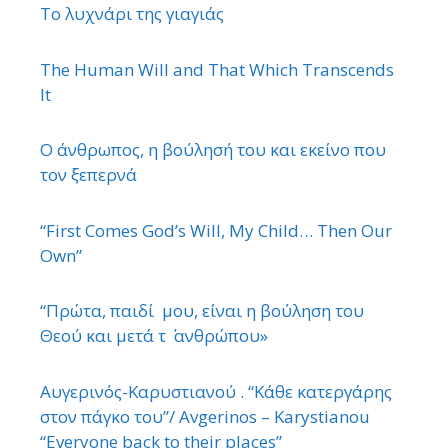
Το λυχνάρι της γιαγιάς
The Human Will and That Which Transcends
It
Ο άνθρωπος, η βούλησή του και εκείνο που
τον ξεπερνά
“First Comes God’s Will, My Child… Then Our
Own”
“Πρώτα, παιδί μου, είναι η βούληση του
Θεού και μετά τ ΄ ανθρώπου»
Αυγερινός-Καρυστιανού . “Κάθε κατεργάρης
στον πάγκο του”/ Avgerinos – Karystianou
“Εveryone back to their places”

-- ASSIGNED TASK --
Copy the text read from the rows above line for line, changing nothing. Leave the pictures out of your answer.

-- ANSWER TO THE EXERCISE --
Το λυχνάρι της γιαγιάς
The Human Will and That Which Transcends
It
Ο άνθρωπος, η βούλησή του και εκείνο που
τον ξεπερνά
“First Comes God’s Will, My Child… Then Our
Own”
“Πρώτα, παιδί μου, είναι η βούληση του
Θεού και μετά τ ΄ ανθρώπου»
Αυγερινός-Καρυστιανού . “Κάθε κατεργάρης
στον πάγκο του”/ Avgerinos – Karystianou
“Εveryone back to their places”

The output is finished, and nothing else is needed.